§ Task objective
Output every line of the listing below as a JSON list of strings, one string per line, omitting any blank lines.

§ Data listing
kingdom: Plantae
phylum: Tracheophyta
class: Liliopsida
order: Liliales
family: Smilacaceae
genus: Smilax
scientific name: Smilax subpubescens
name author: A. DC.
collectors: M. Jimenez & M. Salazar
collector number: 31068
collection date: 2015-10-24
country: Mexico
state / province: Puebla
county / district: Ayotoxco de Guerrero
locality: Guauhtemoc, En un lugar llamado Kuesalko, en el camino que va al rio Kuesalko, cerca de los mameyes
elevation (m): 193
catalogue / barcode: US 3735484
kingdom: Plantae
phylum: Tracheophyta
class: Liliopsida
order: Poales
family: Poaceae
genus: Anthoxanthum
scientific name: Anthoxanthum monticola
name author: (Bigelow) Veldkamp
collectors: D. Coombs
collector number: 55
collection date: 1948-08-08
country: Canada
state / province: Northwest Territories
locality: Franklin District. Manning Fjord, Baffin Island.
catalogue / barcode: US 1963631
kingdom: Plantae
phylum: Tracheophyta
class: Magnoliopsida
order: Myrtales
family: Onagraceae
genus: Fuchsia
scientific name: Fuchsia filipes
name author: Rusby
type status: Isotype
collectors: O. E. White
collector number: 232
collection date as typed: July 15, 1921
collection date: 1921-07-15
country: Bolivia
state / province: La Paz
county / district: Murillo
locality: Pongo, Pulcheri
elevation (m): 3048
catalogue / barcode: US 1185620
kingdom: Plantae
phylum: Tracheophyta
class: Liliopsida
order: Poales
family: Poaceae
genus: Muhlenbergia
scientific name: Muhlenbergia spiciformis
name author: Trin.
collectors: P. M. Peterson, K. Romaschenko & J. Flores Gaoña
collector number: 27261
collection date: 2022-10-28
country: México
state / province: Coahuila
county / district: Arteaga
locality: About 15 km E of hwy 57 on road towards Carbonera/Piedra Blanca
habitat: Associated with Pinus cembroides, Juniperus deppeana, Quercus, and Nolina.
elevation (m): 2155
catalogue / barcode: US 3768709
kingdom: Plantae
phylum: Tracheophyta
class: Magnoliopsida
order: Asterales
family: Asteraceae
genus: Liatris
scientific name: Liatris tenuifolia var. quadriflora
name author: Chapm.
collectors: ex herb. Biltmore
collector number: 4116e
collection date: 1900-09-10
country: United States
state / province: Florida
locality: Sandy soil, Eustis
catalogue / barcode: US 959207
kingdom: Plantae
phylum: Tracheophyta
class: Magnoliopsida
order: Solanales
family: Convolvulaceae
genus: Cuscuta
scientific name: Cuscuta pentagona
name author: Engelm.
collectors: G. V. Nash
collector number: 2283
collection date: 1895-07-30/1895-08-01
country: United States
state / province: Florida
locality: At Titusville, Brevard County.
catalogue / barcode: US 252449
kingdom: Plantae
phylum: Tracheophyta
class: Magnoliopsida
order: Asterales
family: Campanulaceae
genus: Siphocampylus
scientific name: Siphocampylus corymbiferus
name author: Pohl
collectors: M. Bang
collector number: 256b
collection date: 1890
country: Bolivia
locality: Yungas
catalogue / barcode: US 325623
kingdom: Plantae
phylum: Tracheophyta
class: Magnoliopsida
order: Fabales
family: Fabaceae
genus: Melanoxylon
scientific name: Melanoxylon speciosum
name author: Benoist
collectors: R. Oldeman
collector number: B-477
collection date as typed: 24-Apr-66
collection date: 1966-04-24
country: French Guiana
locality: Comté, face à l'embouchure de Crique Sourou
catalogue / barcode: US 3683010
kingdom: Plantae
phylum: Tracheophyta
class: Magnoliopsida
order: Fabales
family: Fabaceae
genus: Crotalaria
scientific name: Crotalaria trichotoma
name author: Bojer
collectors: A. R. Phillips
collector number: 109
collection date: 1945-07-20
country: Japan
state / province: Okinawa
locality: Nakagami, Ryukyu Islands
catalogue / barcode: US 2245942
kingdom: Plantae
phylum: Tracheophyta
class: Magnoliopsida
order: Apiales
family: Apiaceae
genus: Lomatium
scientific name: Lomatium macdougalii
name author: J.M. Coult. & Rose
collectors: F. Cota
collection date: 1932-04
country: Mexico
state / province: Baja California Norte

§ In response
[
  "kingdom: Plantae",
  "phylum: Tracheophyta",
  "class: Liliopsida",
  "order: Liliales",
  "family: Smilacaceae",
  "genus: Smilax",
  "scientific name: Smilax subpubescens",
  "name author: A. DC.",
  "collectors: M. Jimenez & M. Salazar",
  "collector number: 31068",
  "collection date: 2015-10-24",
  "country: Mexico",
  "state / province: Puebla",
  "county / district: Ayotoxco de Guerrero",
  "locality: Guauhtemoc, En un lugar llamado Kuesalko, en el camino que va al rio Kuesalko, cerca de los mameyes",
  "elevation (m): 193",
  "catalogue / barcode: US 3735484",
  "kingdom: Plantae",
  "phylum: Tracheophyta",
  "class: Liliopsida",
  "order: Poales",
  "family: Poaceae",
  "genus: Anthoxanthum",
  "scientific name: Anthoxanthum monticola",
  "name author: (Bigelow) Veldkamp",
  "collectors: D. Coombs",
  "collector number: 55",
  "collection date: 1948-08-08",
  "country: Canada",
  "state / province: Northwest Territories",
  "locality: Franklin District. Manning Fjord, Baffin Island.",
  "catalogue / barcode: US 1963631",
  "kingdom: Plantae",
  "phylum: Tracheophyta",
  "class: Magnoliopsida",
  "order: Myrtales",
  "family: Onagraceae",
  "genus: Fuchsia",
  "scientific name: Fuchsia filipes",
  "name author: Rusby",
  "type status: Isotype",
  "collectors: O. E. White",
  "collector number: 232",
  "collection date as typed: July 15, 1921",
  "collection date: 1921-07-15",
  "country: Bolivia",
  "state / province: La Paz",
  "county / district: Murillo",
  "locality: Pongo, Pulcheri",
  "elevation (m): 3048",
  "catalogue / barcode: US 1185620",
  "kingdom: Plantae",
  "phylum: Tracheophyta",
  "class: Liliopsida",
  "order: Poales",
  "family: Poaceae",
  "genus: Muhlenbergia",
  "scientific name: Muhlenbergia spiciformis",
  "name author: Trin.",
  "collectors: P. M. Peterson, K. Romaschenko & J. Flores Gaoña",
  "collector number: 27261",
  "collection date: 2022-10-28",
  "country: México",
  "state / province: Coahuila",
  "county / district: Arteaga",
  "locality: About 15 km E of hwy 57 on road towards Carbonera/Piedra Blanca",
  "habitat: Associated with Pinus cembroides, Juniperus deppeana, Quercus, and Nolina.",
  "elevation (m): 2155",
  "catalogue / barcode: US 3768709",
  "kingdom: Plantae",
  "phylum: Tracheophyta",
  "class: Magnoliopsida",
  "order: Asterales",
  "family: Asteraceae",
  "genus: Liatris",
  "scientific name: Liatris tenuifolia var. quadriflora",
  "name author: Chapm.",
  "collectors: ex herb. Biltmore",
  "collector number: 4116e",
  "collection date: 1900-09-10",
  "country: United States",
  "state / province: Florida",
  "locality: Sandy soil, Eustis",
  "catalogue / barcode: US 959207",
  "kingdom: Plantae",
  "phylum: Tracheophyta",
  "class: Magnoliopsida",
  "order: Solanales",
  "family: Convolvulaceae",
  "genus: Cuscuta",
  "scientific name: Cuscuta pentagona",
  "name author: Engelm.",
  "collectors: G. V. Nash",
  "collector number: 2283",
  "collection date: 1895-07-30/1895-08-01",
  "country: United States",
  "state / province: Florida",
  "locality: At Titusville, Brevard County.",
  "catalogue / barcode: US 252449",
  "kingdom: Plantae",
  "phylum: Tracheophyta",
  "class: Magnoliopsida",
  "order: Asterales",
  "family: Campanulaceae",
  "genus: Siphocampylus",
  "scientific name: Siphocampylus corymbiferus",
  "name author: Pohl",
  "collectors: M. Bang",
  "collector number: 256b",
  "collection date: 1890",
  "country: Bolivia",
  "locality: Yungas",
  "catalogue / barcode: US 325623",
  "kingdom: Plantae",
  "phylum: Tracheophyta",
  "class: Magnoliopsida",
  "order: Fabales",
  "family: Fabaceae",
  "genus: Melanoxylon",
  "scientific name: Melanoxylon speciosum",
  "name author: Benoist",
  "collectors: R. Oldeman",
  "collector number: B-477",
  "collection date as typed: 24-Apr-66",
  "collection date: 1966-04-24",
  "country: French Guiana",
  "locality: Comté, face à l'embouchure de Crique Sourou",
  "catalogue / barcode: US 3683010",
  "kingdom: Plantae",
  "phylum: Tracheophyta",
  "class: Magnoliopsida",
  "order: Fabales",
  "family: Fabaceae",
  "genus: Crotalaria",
  "scientific name: Crotalaria trichotoma",
  "name author: Bojer",
  "collectors: A. R. Phillips",
  "collector number: 109",
  "collection date: 1945-07-20",
  "country: Japan",
  "state / province: Okinawa",
  "locality: Nakagami, Ryukyu Islands",
  "catalogue / barcode: US 2245942",
  "kingdom: Plantae",
  "phylum: Tracheophyta",
  "class: Magnoliopsida",
  "order: Apiales",
  "family: Apiaceae",
  "genus: Lomatium",
  "scientific name: Lomatium macdougalii",
  "name author: J.M. Coult. & Rose",
  "collectors: F. Cota",
  "collection date: 1932-04",
  "country: Mexico",
  "state / province: Baja California Norte"
]